Calls for Denominational Unity Dominate Adventist Leadership Summit
12 February 2018 | Calls for unity within the Adventist denomination defined the 11th annual Global Leadership Summit, meeting February 6-7. Leaders present at the Lisbon, Portugal, event stressed that unity is needed to fulfill the evangelistic mission of the church.
In an Adventist Review report of the meetings Andrew McChesney, editor of the Seventh-day Adventist Mission Quarterly, wrote that unity is a “key issue among church leaders as the General Conference, the administrative body of the world church, contends with several units that are not in compliance with voted policies.”

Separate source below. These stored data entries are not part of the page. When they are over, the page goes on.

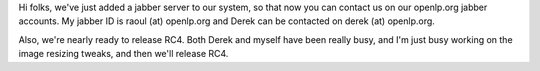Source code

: .. title: Jabber contacts
.. slug: 2007/08/28/jabber-contacts
.. date: 2007-08-28 08:08:02 UTC
.. tags: 
.. description: 

Hi folks, we've just added a jabber server to our system, so that now
you can contact us on our openlp.org jabber accounts. My jabber ID is
raoul (at) openlp.org and Derek can be contacted on derek (at)
openlp.org.

Also, we're nearly ready to release RC4. Both Derek and myself have been
really busy, and I'm just busy working on the image resizing tweaks, and
then we'll release RC4. 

At the summit, General Conference president Ted N.C. Wilson stated to attendees that “real unity … comes from a heart-felt submission to God and to our fellow church members as we work together being instructed by the Holy Word, the Spirit of Prophecy, and the Holy Spirit.”
Wilson went on to claim that the “resulting unity far supersedes any privately held convictions after items have been carefully reviewed by the world church and decisions have been taken.” He added that this unity “far supersedes any legal ‘rights’ that might be exercised. Moral and spiritual obligations to God, to His church, and to His united mission far outweigh any legal or independent opinions of a member or an organization within the general church body.”
A controversial vote at the 2015 San Antonio General Conference Session denied permission for the church’s world divisions to determine whether to ordain women as pastors within their territories. GC leaders regard as noncompliant some union conferences, the organizational entities where ordination is usually approved, for either ordaining women or ceasing to ordain all pastors in harmony with the unions’ own constituency votes to pursue equality.
“When any organization, as a part of the body of Christ, His church, demands its own way contrary to the will of the entire body, that willful and independent organization is working against God’s wishes for a united church in mission based on John 17,” Wilson said.
Leaders from around the world including division presidents, secretaries, and treasurers, university presidents and professors, voiced their desires for denominational unity, many also citing John 17 where Jesus prays for unity among his followers.
G. Alexander Bryant, executive secretary for the North American Division, voiced his appreciation for what he perceived as the Christ-centered nature of the comments from church leaders.
“I wish young people in the North American Division could hear what we are saying today about the church being Christ-centered,” he said during a roundtable about training young people to become leaders. “If Christ is not at the center, we have nothing.”